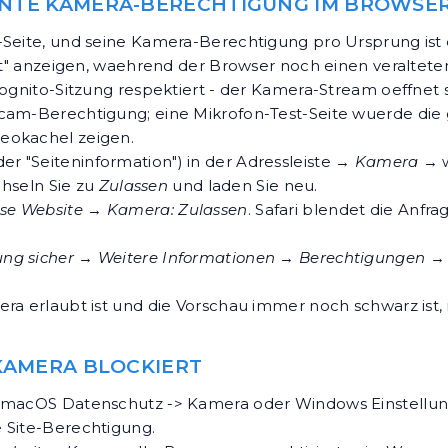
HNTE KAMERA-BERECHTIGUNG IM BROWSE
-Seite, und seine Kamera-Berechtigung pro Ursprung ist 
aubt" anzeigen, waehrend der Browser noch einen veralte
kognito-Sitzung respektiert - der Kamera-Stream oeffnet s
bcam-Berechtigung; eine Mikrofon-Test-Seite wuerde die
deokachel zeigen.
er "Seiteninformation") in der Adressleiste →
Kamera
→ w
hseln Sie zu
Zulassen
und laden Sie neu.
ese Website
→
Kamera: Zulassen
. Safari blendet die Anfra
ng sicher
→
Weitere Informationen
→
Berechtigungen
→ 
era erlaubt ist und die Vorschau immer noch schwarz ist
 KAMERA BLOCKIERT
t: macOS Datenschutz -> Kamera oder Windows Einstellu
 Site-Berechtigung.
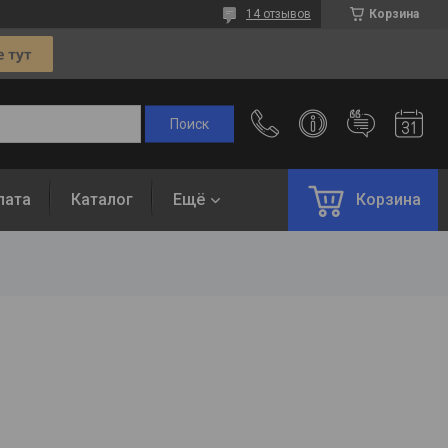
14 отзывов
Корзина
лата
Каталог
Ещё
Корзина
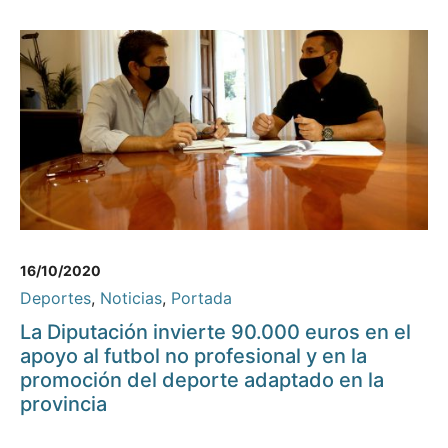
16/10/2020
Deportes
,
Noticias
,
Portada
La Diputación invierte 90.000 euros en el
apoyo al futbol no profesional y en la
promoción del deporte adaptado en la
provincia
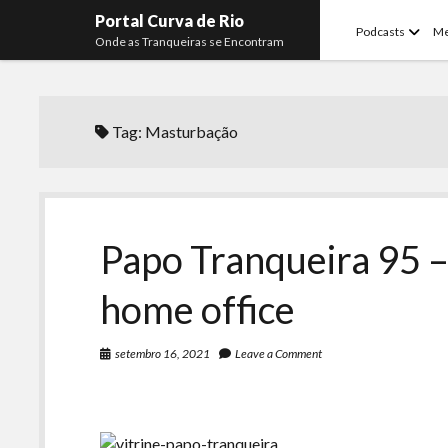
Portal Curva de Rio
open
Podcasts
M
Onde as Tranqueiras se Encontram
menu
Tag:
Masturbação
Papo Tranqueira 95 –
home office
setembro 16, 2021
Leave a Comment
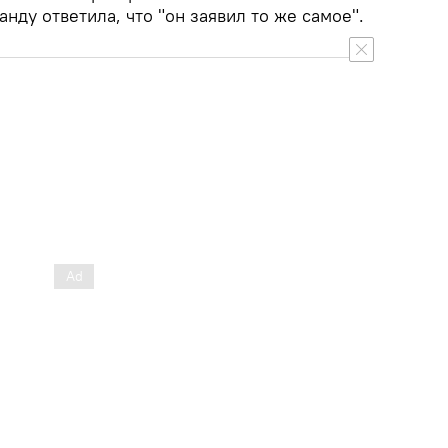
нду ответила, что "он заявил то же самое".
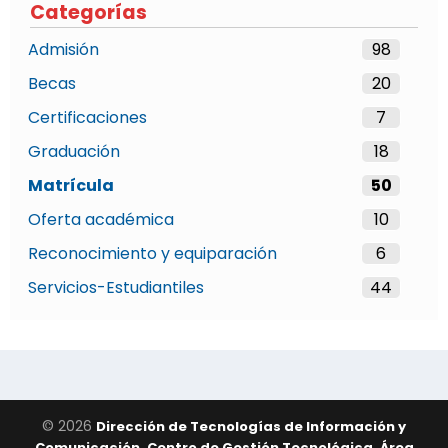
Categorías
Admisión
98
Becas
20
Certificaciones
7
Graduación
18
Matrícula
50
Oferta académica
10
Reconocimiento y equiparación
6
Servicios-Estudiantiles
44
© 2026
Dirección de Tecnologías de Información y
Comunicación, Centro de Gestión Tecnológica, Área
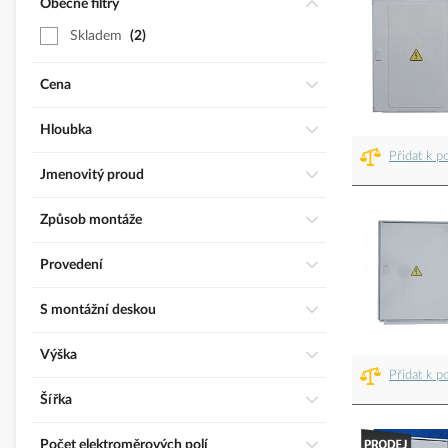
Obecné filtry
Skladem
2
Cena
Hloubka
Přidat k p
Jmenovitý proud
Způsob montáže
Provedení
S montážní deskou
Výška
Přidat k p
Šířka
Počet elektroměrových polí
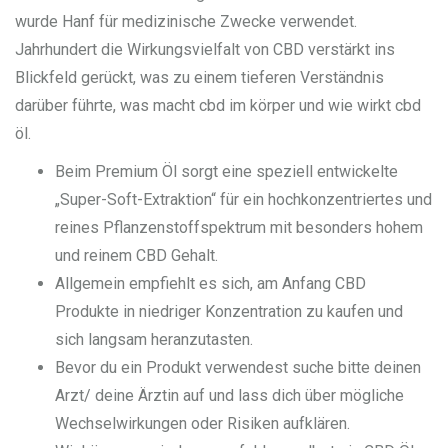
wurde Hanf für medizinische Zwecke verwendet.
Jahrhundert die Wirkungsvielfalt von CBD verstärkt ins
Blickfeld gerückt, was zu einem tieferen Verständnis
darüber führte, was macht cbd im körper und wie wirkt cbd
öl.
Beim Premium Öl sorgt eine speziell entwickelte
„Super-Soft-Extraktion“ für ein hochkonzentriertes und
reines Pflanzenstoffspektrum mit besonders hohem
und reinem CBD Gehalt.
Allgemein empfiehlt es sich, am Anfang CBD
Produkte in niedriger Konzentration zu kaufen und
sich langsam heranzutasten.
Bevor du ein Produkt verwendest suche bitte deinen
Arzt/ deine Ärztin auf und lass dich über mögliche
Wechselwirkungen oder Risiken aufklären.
_ _ _ _ _ _ _
### Exercise brief
Reproduce all of the material above, substituting "Cart" for every occurrence of "Корзина" and keeping everything else unchanged. Leave the pictures out.

### Reply to the task
HNTE KAMERA-BERECHTIGUNG IM BROWSE
-Seite, und seine Kamera-Berechtigung pro Ursprung ist 
aubt" anzeigen, waehrend der Browser noch einen veralte
kognito-Sitzung respektiert - der Kamera-Stream oeffnet s
bcam-Berechtigung; eine Mikrofon-Test-Seite wuerde die
deokachel zeigen.
er "Seiteninformation") in der Adressleiste →
Kamera
→ w
hseln Sie zu
Zulassen
und laden Sie neu.
ese Website
→
Kamera: Zulassen
. Safari blendet die Anfra
ng sicher
→
Weitere Informationen
→
Berechtigungen
→ 
era erlaubt ist und die Vorschau immer noch schwarz ist
 KAMERA BLOCKIERT
t: macOS Datenschutz -> Kamera oder Windows Einstellu
 Site-Berechtigung.
14 отзывов
Cart
лата
Каталог
Ещё
Cart
16/10/2020
Deportes
,
Noticias
,
Portada
La Diputación invierte 90.000 euros en el
apoyo al futbol no profesional y en la
promoción del deporte adaptado en la
provincia
Portal Curva de Rio
open
Podcasts
M
Onde as Tranqueiras se Encontram
menu
Tag:
Masturbação
Papo Tranqueira 95 –
home office
setembro 16, 2021
Leave a Comment
нду ответила, что "он заявил то же самое".
Categorías
Admisión
98
Becas
20
Certificaciones
7
Graduación
18
Matrícula
50
Oferta académica
10
Reconocimiento y equiparación
6
Servicios-Estudiantiles
44
© 2026
Dirección de Tecnologías de Información y
Comunicación, Centro de Gestión Tecnológica, Área
Obecné filtry
Skladem
2
Cena
Hloubka
Přidat k p
Jmenovitý proud
Způsob montáže
Provedení
S montážní deskou
Výška
Přidat k p
Šířka
Počet elektroměrových polí
wurde Hanf für medizinische Zwecke verwendet.
Jahrhundert die Wirkungsvielfalt von CBD verstärkt ins
Blickfeld gerückt, was zu einem tieferen Verständnis
darüber führte, was macht cbd im körper und wie wirkt cbd
öl.
Beim Premium Öl sorgt eine speziell entwickelte
„Super-Soft-Extraktion“ für ein hochkonzentriertes und
reines Pflanzenstoffspektrum mit besonders hohem
und reinem CBD Gehalt.
Allgemein empfiehlt es sich, am Anfang CBD
Produkte in niedriger Konzentration zu kaufen und
sich langsam heranzutasten.
Bevor du ein Produkt verwendest suche bitte deinen
Arzt/ deine Ärztin auf und lass dich über mögliche
Wechselwirkungen oder Risiken aufklären.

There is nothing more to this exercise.